YOUR INSTRUCTIONS. A faithful repeat of all the records, with no image kept, is the required answer.

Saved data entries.
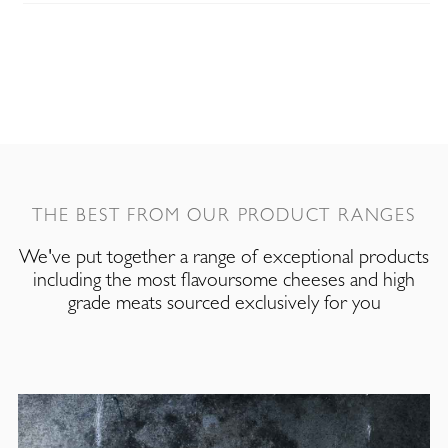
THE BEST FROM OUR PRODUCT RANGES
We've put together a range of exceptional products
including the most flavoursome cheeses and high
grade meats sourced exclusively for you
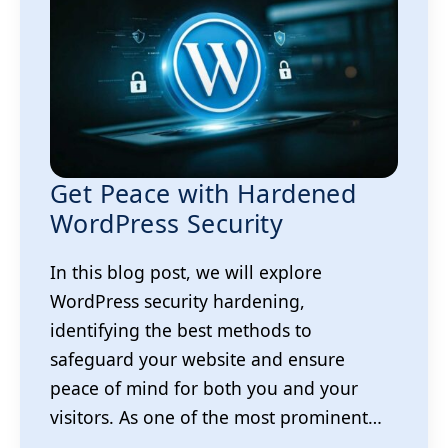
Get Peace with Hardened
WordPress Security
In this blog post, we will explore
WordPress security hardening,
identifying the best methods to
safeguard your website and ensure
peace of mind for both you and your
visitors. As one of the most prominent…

SOLUTION TO THIS TASK.
THE BEST FROM OUR PRODUCT RANGES
We've put together a range of exceptional products
including the most flavoursome cheeses and high
grade meats sourced exclusively for you
Get Peace with Hardened
WordPress Security
In this blog post, we will explore
WordPress security hardening,
identifying the best methods to
safeguard your website and ensure
peace of mind for both you and your
visitors. As one of the most prominent…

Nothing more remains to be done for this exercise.